The logging solution would need to have the ability to be centrally managed, scale and adapt to almost 50 different markets, and meet several different compliance and reporting requirements.
The reporting requirements not only needed to meet industry and market compliance requirements, but the business itself has unique reporting requirements required by leadership and by different business units across different geographies.
Additionally, the organization is utilizing multiple different SIEMS and XDR systems across the enterprise. They need a log management solution that can standardize across all the different systems, which includes parsing their logs and sending prescriptive subsets to multiple SIEM systems.
The needs for a globally-deployed log management solution were outlined by company leadership as follows:
- Be centrally managed
- Meet the company’s own custom reporting requirements
- Meet compliance standards for logging across multiple markets
- Integrate seamlessly with multiple SIEMS and XDR platforms
THE SOLUTION
Reducing Cyber Costs While Improving Compliance
In order to meet the needs of this organization, Snare’s experts suggested implementing multiple Snare Centrals together with Snare’s Enterprise Agents to effectively and efficiently manage the large amounts of devices and systems that needed to be properly monitored.
By utilizing the features found in the Snare Agents and Snare Central, the security team would be able to:
- Forward unique log subsets to varied destinations
- Parse and obfuscate PII found in logs as needed
- Eliminate “noise” through filtering non business-critical events
- Efficiently store events for potential forensic needs
- Centrally operate the Agent Management Console (AMC) to schedule Agent configuration validations and perform fleet-wide adjustments as needed
- Leverage the Snare Agent Manager (SAM) to easily manage licensing from a central location and reduce change control complexity through binary updates
- Use a simple interface to generate all the required compliance reports, capacity planning metrics, and real-time alerting for suspicious activity
THE OUTCOME
Meeting Global Compliance Standards while Reducing Cyber Costs
Since implementing Snare, the CISO at the organization has been able to produce the reports required by company leadership and has helped the organization meet high priority data security compliance standards across the globe.

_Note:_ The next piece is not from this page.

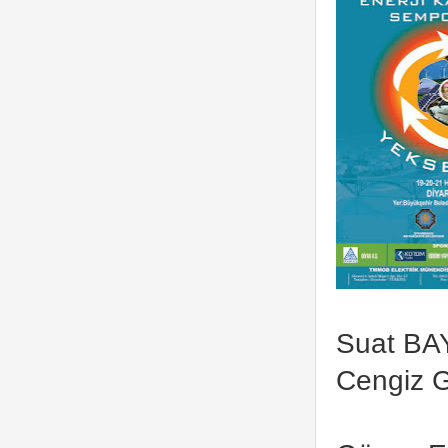
Suat BA
Cengiz G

Some of the most significant business outcomes since deploying Snare include:
- Reduction in risk while providing compliance and audit protection
- Decrease in operational costs through logging and storage efficiencies (utilizing Snare’s unlimited log storage)
- Mitigated time and human capital commitments with a simple-to-deploy solution on global scale
Compliance & Reporting Standards
Snare Agents and Snare Central provide log management, collection, and storage capabilities that are required for compliance across multiple geographies and industries.
Connect Dozens of Sites Globally
Many global organizations desperately need a log management solution that can meet individual site-specific requirements, while also providing a centralized view of all event log activity across the entire enterprise.
Frictionless Implementation
Companies need to be prepared to face the newly emerging threats across the cyber landscape. Snare’s centralized log management solution can be quickly and easily installed to start protecting your organization from threats immediately upon deployment.
Reliable Log Management
Originally designed for military and defense, Snare is the de facto centralized log management solution for thousands of organizations worldwide.